* _Document excerpt_
*** Begin section ***

Maybe this is just a small scale screwup, considering all that happened on the day when the iPhones came out, I guess it's minor.:yikes: 
Somehow, I'm not really upset, I did get the 10 episodes and so far they seem to be working:clap: I guess it's not too bad losing under $10.00 worth of data. I've still got over $45 left in my account, I don't want to jeopardize that!


----------



## darkscot (Nov 13, 2003)

I've called Apple iTunes support with a .ca email address, asking that all the purchases I made from my US account be reinstated. They didn't blink an eye, in fact they gave me free credits to purchase more - on both accounts! World class service.


----------



## markw (Feb 27, 2008)

*What is the number?*



darkscot said:


> I've called Apple iTunes support with a .ca email address, asking that all the purchases I made from my US account be reinstated. They didn't blink an eye, in fact they gave me free credits to purchase more - on both accounts! World class service.


I guess I'll have to change my US account to my home e-mail address, that way I can forward my receipt to my home computer and use the "Report a Problem" for each purchase. I don't have iTunes here at work so I can't follow through properly.
I haven't seen any kind of a number to call on the support pages, I guess I'll have to wait until tonight when I can access iTunes and check out where to call. The general support pages at apple.com only seem to talk about troubles installing the program! I can't find anybody having similar troubles in the forums! I've never found the forums to be of any helpXX) 
Maybe I'll have this sorted out by the weekend.


----------

*** End section ***

* _Provided information_

*** Begin section ***

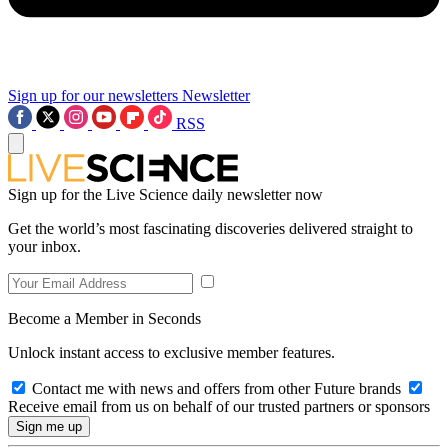
Sign up for our newsletters
Newsletter
RSS
Sign up for the Live Science daily newsletter now
Get the world’s most fascinating discoveries delivered straight to
your inbox.
Become a Member in Seconds
Unlock instant access to exclusive member features.
Contact me with news and offers from other Future brands
Receive email from us on behalf of our trusted partners or sponsors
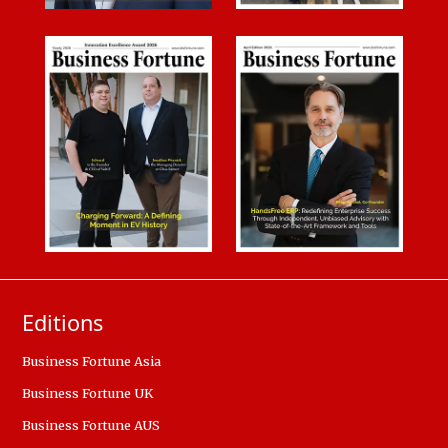
Editions
Business Fortune Asia
Business Fortune UK
Business Fortune AUS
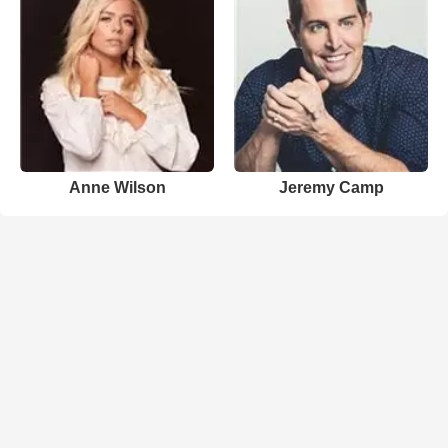
Anne Wilson
Jeremy Camp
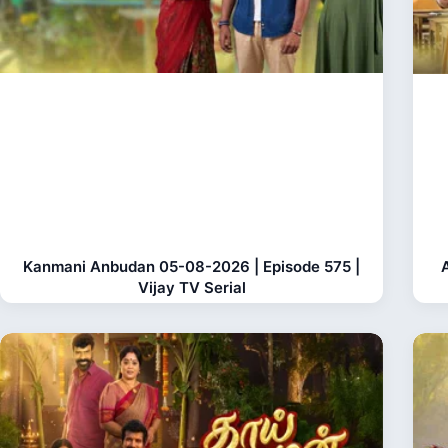
Kanmani Anbudan 05-08-2026 | Episode 575 |
Vijay TV Serial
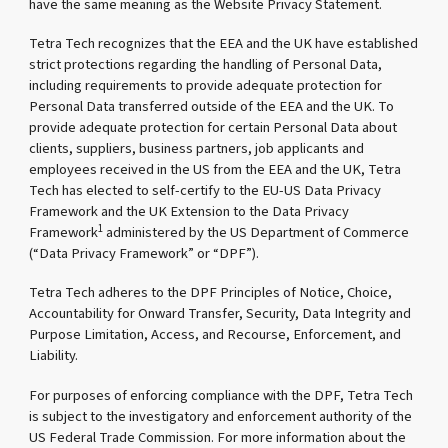
have the same meaning as the Website Privacy Statement.
Tetra Tech recognizes that the EEA and the UK have established
strict protections regarding the handling of Personal Data,
including requirements to provide adequate protection for
Personal Data transferred outside of the EEA and the UK. To
provide adequate protection for certain Personal Data about
clients, suppliers, business partners, job applicants and
employees received in the US from the EEA and the UK, Tetra
Tech has elected to self-certify to the EU-US Data Privacy
Framework and the UK Extension to the Data Privacy
1
Framework
administered by the US Department of Commerce
(“Data Privacy Framework” or “DPF”).
Tetra Tech adheres to the DPF Principles of Notice, Choice,
Accountability for Onward Transfer, Security, Data Integrity and
Purpose Limitation, Access, and Recourse, Enforcement, and
Liability.
For purposes of enforcing compliance with the DPF, Tetra Tech
is subject to the investigatory and enforcement authority of the
US Federal Trade Commission. For more information about the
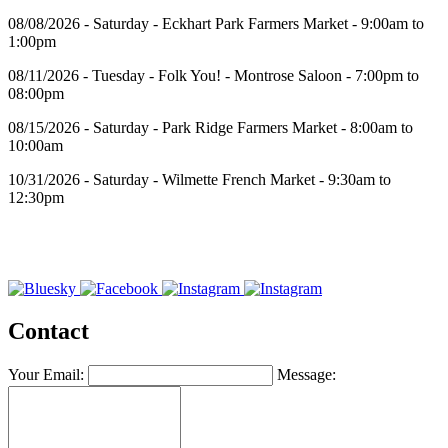
08/08/2026 - Saturday - Eckhart Park Farmers Market - 9:00am to
1:00pm
08/11/2026 - Tuesday - Folk You! - Montrose Saloon - 7:00pm to
08:00pm
08/15/2026 - Saturday - Park Ridge Farmers Market - 8:00am to
10:00am
10/31/2026 - Saturday - Wilmette French Market - 9:30am to
12:30pm
Contact
Your Email:
Message:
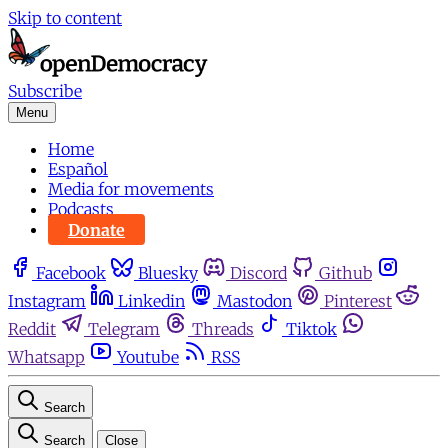
Skip to content
Subscribe
Menu
Home
Español
Media for movements
Podcasts
Donate
Facebook
Bluesky
Discord
Github
Instagram
Linkedin
Mastodon
Pinterest
Reddit
Telegram
Threads
Tiktok
Whatsapp
Youtube
RSS
Search
Search
Close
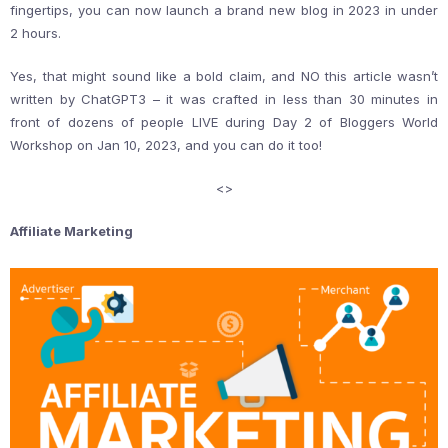
fingertips, you can now launch a brand new blog in 2023 in under
2 hours.
Yes, that might sound like a bold claim, and NO this article wasn’t
written by ChatGPT3 – it was crafted in less than 30 minutes in
front of dozens of people LIVE during Day 2 of Bloggers World
Workshop on Jan 10, 2023, and you can do it too!
<
>
Affiliate Marketing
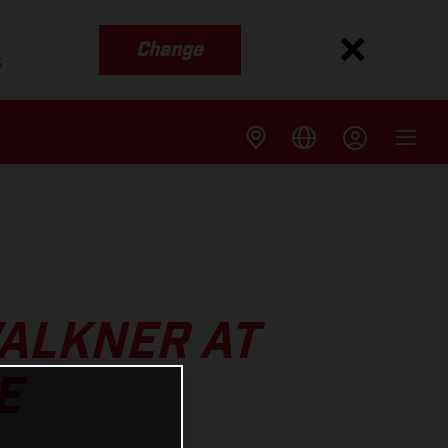
Change
s
WALKNER AT
E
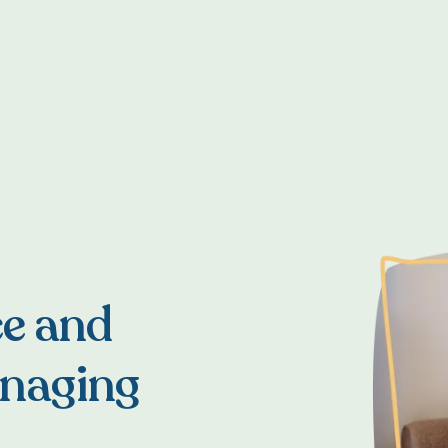
ce and
anaging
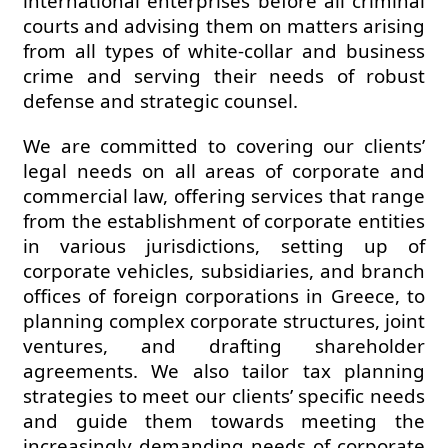
international enterprises before all criminal
courts and advising them on matters arising
from all types of white-collar and business
crime and serving their needs of robust
defense and strategic counsel.
We are committed to covering our clients’
legal needs on all areas of corporate and
commercial law, offering services that range
from the establishment of corporate entities
in various jurisdictions, setting up of
corporate vehicles, subsidiaries, and branch
offices of foreign corporations in Greece, to
planning complex corporate structures, joint
ventures, and drafting shareholder
agreements. We also tailor tax planning
strategies to meet our clients’ specific needs
and guide them towards meeting the
increasingly demanding needs of corporate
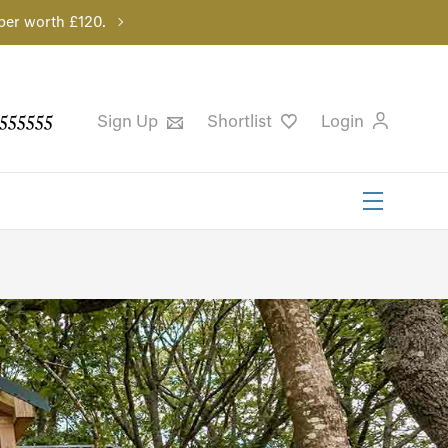
per worth £120.
555555
Sign Up
Shortlist
Login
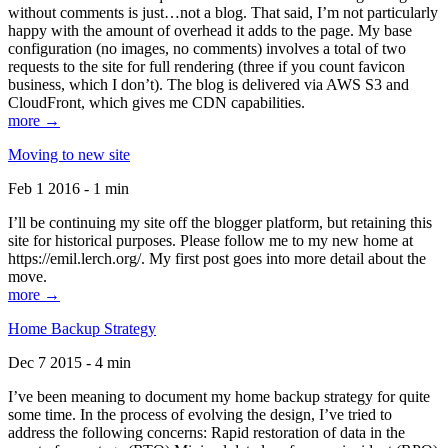
without comments is just…not a blog. That said, I’m not particularly
happy with the amount of overhead it adds to the page. My base
configuration (no images, no comments) involves a total of two
requests to the site for full rendering (three if you count favicon
business, which I don’t). The blog is delivered via AWS S3 and
CloudFront, which gives me CDN capabilities.
more →
Moving to new site
Feb 1 2016 - 1 min
I’ll be continuing my site off the blogger platform, but retaining this
site for historical purposes. Please follow me to my new home at
https://emil.lerch.org/. My first post goes into more detail about the
move.
more →
Home Backup Strategy
Dec 7 2015 - 4 min
I’ve been meaning to document my home backup strategy for quite
some time. In the process of evolving the design, I’ve tried to
address the following concerns: Rapid restoration of data in the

*** End section ***

* _Work instructions_
1. Reproduce the iTunes forum thread from "## markw (Feb" down to "follow through properly.".
2. Translate this sentence from the iTunes forum thread into Spanish: "Maybe I'll have this sorted out by the weekend."

* _Solutions for each task_
1.
## markw (Feb 27, 2008)

*What is the number?*



darkscot said:


> I've called Apple iTunes support with a .ca email address, asking that all the purchases I made from my US account be reinstated. They didn't blink an eye, in fact they gave me free credits to purchase more - on both accounts! World class service.


I guess I'll have to change my US account to my home e-mail address, that way I can forward my receipt to my home computer and use the "Report a Problem" for each purchase. I don't have iTunes here at work so I can't follow through properly.

2. Quizás lo tenga resuelto para el fin de semana.